__WORK REQUEST 1__
According to the text about viral marketing on Reddit, what did Reddit have engineers write code for?
__WORK REQUEST 2__
Print the part of the text about viral marketing on Reddit from "I think it's" up to and including "an overall strategy.".
__WORK REQUEST 3__
Continue the text about viral marketing on Reddit, starting after its final sentence.

__STUDY TEXT__
------------------------------
I think it's been this way for a while, maybe 8 years. I also think there are certain companies that pay reddit for this kind of engagement. It's a completely unfounded conspiracy theory of mine own, but I think Disney and Marvel fandoms have been synthetically built up using this kind of astroturfed engagement. By using my bots to build a strong baseline, you create the sense that there is far more involvement than there actually is. Because these bots are owned by reddit, they can steer the engagement. It's not a guarantee, but it's a part of an overall strategy.
There is absolutely no question that Disney and Sony are both heavily engaged in viral marketing on Reddit. You can always tell when a new PS5 exclusive is about to drop because subs which almost never hit /r/all end up getting tangentially related gaming memes on the front page with 4000 comme ts talking about how excited everyone is for the new PlayStation game. Same with Marvel movies for a while there. Reddit even had engineers writing code for the Thanos snap thing.
------------------------------
__RECORDS PROVIDED__
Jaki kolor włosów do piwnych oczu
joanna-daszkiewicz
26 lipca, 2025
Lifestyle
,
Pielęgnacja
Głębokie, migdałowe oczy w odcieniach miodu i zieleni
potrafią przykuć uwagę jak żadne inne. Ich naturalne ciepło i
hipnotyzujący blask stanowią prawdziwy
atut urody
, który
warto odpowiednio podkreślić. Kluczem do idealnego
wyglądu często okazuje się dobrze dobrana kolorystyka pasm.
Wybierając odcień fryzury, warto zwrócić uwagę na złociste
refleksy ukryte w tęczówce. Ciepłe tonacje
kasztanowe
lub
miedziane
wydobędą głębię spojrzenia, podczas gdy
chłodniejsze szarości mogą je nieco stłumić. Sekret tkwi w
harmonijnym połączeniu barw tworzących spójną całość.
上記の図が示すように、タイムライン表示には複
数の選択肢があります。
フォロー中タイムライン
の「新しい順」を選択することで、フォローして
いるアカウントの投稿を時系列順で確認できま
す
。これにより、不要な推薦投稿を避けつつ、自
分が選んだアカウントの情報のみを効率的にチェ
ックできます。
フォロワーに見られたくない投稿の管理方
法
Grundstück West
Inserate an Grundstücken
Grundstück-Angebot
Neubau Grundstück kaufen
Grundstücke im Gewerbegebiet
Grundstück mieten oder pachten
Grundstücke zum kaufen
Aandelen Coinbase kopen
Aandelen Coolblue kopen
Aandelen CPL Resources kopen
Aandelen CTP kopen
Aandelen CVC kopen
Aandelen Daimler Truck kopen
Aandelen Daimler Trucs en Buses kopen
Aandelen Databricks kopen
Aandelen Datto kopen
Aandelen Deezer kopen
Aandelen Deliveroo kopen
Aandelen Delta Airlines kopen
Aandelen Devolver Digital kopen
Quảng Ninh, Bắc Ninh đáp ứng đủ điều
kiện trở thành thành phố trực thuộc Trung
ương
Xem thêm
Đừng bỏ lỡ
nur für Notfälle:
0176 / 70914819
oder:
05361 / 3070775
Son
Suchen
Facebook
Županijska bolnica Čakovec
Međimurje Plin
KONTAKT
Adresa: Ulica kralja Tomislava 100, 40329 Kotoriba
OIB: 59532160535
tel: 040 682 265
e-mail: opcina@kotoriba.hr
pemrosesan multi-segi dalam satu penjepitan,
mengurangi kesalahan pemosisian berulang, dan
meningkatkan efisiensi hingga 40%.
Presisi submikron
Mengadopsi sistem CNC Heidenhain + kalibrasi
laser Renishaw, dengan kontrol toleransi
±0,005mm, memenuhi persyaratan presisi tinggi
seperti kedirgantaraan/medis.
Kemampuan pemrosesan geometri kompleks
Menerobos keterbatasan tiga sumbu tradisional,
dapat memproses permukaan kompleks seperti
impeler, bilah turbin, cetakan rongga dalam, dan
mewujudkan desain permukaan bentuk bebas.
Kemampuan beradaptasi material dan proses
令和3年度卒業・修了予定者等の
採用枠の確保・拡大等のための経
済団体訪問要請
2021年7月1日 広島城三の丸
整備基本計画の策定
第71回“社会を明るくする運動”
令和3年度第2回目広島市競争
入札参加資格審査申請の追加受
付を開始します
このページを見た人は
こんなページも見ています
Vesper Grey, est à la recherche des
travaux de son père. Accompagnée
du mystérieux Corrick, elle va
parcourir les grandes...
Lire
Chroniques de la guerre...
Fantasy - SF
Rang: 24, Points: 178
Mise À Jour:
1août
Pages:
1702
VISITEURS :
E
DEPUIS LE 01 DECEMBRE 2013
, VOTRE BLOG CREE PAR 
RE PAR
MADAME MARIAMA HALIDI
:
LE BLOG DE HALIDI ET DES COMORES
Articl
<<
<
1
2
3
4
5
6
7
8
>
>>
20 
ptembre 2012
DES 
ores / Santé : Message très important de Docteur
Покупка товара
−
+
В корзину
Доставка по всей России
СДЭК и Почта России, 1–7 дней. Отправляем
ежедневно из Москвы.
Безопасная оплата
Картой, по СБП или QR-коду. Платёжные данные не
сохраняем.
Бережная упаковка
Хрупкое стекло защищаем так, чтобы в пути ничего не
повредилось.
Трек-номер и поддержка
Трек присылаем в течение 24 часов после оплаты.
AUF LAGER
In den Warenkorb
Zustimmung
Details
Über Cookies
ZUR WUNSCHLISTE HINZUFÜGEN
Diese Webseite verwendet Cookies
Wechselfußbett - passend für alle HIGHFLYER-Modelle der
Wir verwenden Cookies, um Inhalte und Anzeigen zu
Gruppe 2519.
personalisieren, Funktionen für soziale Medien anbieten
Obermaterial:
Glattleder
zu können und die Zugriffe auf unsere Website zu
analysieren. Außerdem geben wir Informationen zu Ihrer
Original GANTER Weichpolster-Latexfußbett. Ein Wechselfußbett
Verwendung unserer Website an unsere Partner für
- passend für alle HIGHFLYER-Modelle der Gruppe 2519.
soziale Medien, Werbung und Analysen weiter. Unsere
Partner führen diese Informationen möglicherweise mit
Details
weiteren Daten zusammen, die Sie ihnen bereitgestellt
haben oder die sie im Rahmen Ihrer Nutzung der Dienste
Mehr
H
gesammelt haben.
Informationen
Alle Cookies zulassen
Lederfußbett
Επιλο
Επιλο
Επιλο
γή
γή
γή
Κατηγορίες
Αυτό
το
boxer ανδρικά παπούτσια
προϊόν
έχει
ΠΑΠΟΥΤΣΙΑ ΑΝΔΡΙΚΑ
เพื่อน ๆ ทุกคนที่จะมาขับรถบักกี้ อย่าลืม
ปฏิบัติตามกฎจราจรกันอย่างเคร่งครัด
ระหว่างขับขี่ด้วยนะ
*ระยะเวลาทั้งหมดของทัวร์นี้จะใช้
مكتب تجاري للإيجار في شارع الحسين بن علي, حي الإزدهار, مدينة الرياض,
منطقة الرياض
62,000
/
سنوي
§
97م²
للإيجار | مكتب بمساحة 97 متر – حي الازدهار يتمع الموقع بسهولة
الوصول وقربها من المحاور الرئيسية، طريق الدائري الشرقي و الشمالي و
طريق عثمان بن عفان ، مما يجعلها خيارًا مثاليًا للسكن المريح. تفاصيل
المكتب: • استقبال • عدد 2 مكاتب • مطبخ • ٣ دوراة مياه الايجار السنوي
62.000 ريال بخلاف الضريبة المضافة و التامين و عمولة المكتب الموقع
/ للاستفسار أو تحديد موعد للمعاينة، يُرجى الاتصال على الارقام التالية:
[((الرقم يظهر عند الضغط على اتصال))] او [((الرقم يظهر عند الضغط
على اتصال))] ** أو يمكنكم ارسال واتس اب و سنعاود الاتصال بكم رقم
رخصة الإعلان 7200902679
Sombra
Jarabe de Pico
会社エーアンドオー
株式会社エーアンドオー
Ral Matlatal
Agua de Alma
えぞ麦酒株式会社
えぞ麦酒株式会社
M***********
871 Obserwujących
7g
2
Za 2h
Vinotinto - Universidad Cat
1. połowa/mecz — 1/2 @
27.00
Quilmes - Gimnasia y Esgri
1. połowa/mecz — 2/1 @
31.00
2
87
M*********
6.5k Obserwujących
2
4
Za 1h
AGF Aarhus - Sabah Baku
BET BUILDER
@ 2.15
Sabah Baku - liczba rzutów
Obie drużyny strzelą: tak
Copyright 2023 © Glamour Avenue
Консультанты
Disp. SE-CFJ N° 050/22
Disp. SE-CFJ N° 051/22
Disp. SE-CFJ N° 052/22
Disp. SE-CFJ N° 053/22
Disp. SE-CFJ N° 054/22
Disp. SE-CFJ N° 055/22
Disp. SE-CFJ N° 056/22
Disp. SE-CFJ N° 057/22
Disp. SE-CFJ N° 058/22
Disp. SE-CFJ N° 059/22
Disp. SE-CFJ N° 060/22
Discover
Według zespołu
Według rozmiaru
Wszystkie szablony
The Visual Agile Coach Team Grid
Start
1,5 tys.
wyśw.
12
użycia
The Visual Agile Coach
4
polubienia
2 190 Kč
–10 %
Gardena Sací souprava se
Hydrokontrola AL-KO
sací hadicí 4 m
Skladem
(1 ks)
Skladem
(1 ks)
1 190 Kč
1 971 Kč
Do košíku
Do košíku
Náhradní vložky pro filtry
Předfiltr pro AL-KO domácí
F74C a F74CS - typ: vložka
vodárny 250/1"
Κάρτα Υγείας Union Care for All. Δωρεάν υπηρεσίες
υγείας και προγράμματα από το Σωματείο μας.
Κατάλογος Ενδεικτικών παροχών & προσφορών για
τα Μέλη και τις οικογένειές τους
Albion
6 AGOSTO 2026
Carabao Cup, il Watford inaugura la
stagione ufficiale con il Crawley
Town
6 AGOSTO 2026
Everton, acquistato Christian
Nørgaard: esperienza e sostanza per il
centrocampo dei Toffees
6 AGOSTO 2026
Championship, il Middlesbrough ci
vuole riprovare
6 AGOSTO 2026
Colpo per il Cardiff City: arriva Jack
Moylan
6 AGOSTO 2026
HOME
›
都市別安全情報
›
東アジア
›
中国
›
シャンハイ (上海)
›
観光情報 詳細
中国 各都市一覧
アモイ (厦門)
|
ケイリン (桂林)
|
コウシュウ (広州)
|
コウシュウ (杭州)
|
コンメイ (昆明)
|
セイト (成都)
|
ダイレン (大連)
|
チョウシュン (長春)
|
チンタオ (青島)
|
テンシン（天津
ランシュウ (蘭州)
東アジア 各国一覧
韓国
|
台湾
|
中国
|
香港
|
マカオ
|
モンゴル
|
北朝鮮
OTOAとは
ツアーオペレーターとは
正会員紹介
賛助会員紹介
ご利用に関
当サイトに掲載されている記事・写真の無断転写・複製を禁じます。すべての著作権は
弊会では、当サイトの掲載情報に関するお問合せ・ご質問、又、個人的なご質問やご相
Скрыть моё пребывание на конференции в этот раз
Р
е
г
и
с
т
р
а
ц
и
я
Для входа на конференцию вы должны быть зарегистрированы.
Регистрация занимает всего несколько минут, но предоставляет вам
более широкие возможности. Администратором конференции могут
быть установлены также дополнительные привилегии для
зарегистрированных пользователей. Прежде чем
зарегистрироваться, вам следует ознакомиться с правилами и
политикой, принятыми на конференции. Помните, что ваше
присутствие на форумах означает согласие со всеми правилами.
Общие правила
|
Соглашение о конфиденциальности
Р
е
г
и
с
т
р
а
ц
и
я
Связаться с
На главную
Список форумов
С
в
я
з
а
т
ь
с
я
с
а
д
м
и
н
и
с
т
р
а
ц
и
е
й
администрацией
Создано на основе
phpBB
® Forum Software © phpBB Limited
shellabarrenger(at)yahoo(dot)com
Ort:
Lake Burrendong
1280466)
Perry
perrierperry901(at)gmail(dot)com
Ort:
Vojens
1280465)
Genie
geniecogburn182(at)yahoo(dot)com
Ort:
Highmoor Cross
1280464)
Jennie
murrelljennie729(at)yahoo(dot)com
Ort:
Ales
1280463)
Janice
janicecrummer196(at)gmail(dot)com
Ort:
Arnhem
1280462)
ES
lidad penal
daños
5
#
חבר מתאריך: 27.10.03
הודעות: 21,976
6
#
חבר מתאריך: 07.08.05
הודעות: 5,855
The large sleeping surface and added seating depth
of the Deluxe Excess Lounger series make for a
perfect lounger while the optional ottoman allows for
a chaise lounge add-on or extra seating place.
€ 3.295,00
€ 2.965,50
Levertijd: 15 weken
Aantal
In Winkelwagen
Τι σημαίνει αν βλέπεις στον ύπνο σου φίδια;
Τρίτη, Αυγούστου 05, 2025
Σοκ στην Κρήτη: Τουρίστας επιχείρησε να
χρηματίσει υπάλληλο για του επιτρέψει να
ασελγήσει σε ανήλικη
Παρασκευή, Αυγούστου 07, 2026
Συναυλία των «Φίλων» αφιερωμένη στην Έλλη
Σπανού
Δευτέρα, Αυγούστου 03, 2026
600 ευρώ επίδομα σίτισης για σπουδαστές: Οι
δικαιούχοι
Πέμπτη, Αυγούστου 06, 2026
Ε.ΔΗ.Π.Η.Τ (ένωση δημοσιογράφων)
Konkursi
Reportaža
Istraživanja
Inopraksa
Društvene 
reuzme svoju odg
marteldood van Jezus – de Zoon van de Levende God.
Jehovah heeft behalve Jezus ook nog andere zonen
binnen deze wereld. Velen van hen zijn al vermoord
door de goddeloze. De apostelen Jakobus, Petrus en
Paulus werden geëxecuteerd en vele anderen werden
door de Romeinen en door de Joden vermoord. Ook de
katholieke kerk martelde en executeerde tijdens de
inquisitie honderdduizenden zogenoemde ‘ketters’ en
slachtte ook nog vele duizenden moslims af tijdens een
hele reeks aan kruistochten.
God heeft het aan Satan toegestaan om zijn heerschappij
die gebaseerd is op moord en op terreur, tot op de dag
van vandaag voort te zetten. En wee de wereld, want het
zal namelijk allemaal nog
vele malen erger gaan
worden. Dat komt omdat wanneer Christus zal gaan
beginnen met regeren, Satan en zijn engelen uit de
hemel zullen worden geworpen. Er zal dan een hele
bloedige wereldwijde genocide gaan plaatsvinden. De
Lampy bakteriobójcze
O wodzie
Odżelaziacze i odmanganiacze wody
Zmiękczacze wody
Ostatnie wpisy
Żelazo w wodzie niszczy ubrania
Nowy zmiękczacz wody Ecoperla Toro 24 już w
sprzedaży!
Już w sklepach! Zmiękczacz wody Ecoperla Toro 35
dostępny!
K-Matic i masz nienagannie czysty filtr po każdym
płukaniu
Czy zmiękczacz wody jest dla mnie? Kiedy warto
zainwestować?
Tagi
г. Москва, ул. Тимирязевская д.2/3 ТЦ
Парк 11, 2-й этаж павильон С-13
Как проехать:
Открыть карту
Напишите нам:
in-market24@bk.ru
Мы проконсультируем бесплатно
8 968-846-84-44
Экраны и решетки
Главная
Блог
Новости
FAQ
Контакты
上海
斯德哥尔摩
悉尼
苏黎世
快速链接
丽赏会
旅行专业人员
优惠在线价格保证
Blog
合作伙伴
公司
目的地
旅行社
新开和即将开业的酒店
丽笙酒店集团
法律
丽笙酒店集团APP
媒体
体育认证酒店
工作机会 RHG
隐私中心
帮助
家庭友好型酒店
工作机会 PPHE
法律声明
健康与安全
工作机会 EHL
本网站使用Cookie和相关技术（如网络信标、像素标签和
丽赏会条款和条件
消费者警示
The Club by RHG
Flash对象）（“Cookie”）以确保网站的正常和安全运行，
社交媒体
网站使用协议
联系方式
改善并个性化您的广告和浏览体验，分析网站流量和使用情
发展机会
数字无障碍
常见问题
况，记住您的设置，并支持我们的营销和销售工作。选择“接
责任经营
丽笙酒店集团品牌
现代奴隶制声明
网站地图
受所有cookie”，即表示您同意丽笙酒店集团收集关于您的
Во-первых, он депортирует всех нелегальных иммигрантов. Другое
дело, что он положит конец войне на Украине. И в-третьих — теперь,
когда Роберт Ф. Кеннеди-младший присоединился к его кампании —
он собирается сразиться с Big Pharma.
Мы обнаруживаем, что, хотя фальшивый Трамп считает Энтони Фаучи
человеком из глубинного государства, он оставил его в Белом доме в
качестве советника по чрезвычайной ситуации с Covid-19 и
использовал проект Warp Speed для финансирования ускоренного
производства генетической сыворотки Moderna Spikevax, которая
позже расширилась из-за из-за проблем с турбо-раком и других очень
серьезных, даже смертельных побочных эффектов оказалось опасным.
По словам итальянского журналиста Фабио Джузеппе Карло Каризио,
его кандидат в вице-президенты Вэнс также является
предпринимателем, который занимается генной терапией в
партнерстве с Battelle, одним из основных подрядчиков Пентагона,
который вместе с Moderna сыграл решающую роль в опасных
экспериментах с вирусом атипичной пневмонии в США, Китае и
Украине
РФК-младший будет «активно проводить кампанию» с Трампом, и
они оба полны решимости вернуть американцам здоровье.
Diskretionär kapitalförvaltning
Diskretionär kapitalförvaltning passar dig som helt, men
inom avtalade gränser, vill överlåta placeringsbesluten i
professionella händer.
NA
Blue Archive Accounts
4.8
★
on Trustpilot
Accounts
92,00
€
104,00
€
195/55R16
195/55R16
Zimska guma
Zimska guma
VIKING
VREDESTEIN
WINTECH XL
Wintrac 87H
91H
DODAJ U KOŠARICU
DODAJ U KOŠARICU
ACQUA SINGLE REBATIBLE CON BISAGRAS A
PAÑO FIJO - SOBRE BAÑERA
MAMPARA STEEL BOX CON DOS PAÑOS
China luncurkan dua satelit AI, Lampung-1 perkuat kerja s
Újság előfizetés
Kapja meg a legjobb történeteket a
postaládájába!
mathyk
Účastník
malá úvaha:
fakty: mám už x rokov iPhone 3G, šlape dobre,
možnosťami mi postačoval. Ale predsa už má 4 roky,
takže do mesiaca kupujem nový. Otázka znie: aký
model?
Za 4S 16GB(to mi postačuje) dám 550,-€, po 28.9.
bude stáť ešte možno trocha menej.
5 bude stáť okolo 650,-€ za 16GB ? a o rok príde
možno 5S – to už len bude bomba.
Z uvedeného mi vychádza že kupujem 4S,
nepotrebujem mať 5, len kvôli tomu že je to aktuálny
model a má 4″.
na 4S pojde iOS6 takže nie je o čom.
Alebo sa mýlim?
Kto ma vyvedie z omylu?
------------------------------
__WRITTEN RESPONSE 1__
The Thanos snap thing.

__WRITTEN RESPONSE 2__
I think it's been this way for a while, maybe 8 years. I also think there are certain companies that pay reddit for this kind of engagement. It's a completely unfounded conspiracy theory of mine own, but I think Disney and Marvel fandoms have been synthetically built up using this kind of astroturfed engagement. By using my bots to build a strong baseline, you create the sense that there is far more involvement than there actually is. Because these bots are owned by reddit, they can steer the engagement. It's not a guarantee, but it's a part of an overall strategy.

__WRITTEN RESPONSE 3__
Reddit has very clearly been trying to monetize guerilla marketing for a while, and I think a big part of the API issue is precisely that everyone realized that it's super easy to just cut reddit out of the equation entirely with bots.
Of course the marketing dept of large companies and sports leagues work directly with reddit. They also have the ability to sponsor and boost organic posts, place top comments etc…
I always thought it was so stupid when people complained about "karma farming bots" when it was obviously synthetic content that primarily benefitted Reddit themselves.